ECLI:NL:GHSHE:2022:3731
Gerechtshof 's-Hertogenbosch
- Hoger beroep
- Rechtspraak.nl
Hoger beroep tegen vonnis van de politierechter inzake smaad met betrekking tot ontvankelijkheid van het openbaar ministerie
In deze zaak gaat het om een hoger beroep tegen een vonnis van de politierechter in de rechtbank Zeeland-West-Brabant, waarbij de verdachte was veroordeeld voor smaad. De politierechter had de verdachte een geldboete opgelegd van € 600, waarvan € 300 voorwaardelijk, met een proeftijd van twee jaar. De benadeelde partij had ook een vordering tot schadevergoeding ingediend. De verdachte heeft hoger beroep ingesteld tegen dit vonnis.
Tijdens de zitting in hoger beroep heeft het hof het standpunt van de advocaat-generaal gehoord, die stelde dat het openbaar ministerie ontvankelijk was in de strafvervolging, ondanks het feit dat de formele klacht niet tijdig was ingediend.

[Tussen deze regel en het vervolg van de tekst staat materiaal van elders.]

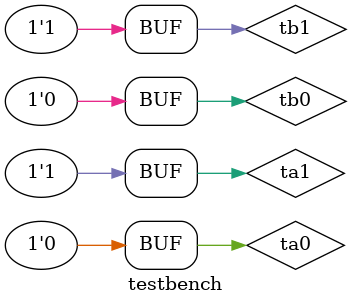
<source format=v>
`timescale 1ns / 100 ps

module testbench();

initial
begin
    $display("begin");

    $dumpfile("test.vcd");
    $dumpvars(0,testbench);
end

//not test
reg  ta0,ta1,tb0,tb1;

wire result0, result1;

thand thor_0(ta0, ta1, tb0, tb1, result0, result1);

initial
begin
	ta0 <= 0; // a = null
	ta1 <= 0; //
	tb0 <= 0; // b = null
	tb1 <= 0; //
	#100;
	ta0 <= 1; // a = 0
	ta1 <= 0; //
	tb0 <= 0; // b = null
	tb1 <= 0; //
	#100;
	ta0 <= 1; // a = 0
	ta1 <= 0; //
	tb0 <= 1; // b = 0
	tb1 <= 0; //
	#100;
	ta0 <= 0; // a = null
	ta1 <= 0; //
	tb0 <= 0; // b = null
	tb1 <= 0; //
	#100;
	ta0 <= 1; // a = 0
	ta1 <= 0; //
	tb0 <= 0; // b = null
	tb1 <= 0; //
	#100;
	ta0 <= 1; // a = 0
	ta1 <= 0; //
	tb0 <= 0; // b = 1
	tb1 <= 1; //
	#100;
	ta0 <= 0; // a = null
	ta1 <= 0; //
	tb0 <= 0; // b = null
	tb1 <= 0; //
	#100;
	ta0 <= 0; // a = 1
	ta1 <= 1; //
	tb0 <= 0; // b = null
	tb1 <= 0; //
	#100;
	ta0 <= 0; // a = 1
	ta1 <= 1; //
	tb0 <= 0; // b = 1
	tb1 <= 1; //
	#100;


	
end


endmodule

</source>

De advocaat-generaal betoogde dat uit het dossier bleek dat de benadeelde partij, aangeefster, de vervolging wenste. Het hof heeft echter vastgesteld dat de aangifte van de benadeelde partij geen formele klacht inhoudt en dat er geen bewijs was dat zij binnen de wettelijke termijn van drie maanden na kennisname van het delict strafvervolging wenste.
Het hof heeft de relevante artikelen uit het Wetboek van Strafrecht en het Wetboek van Strafvordering in overweging genomen en geconcludeerd dat het openbaar ministerie niet-ontvankelijk is in de vervolging van de verdachte. Het hof heeft het vonnis van de politierechter vernietigd en de beslissing genomen dat het openbaar ministerie niet-ontvankelijk is in de strafvervolging.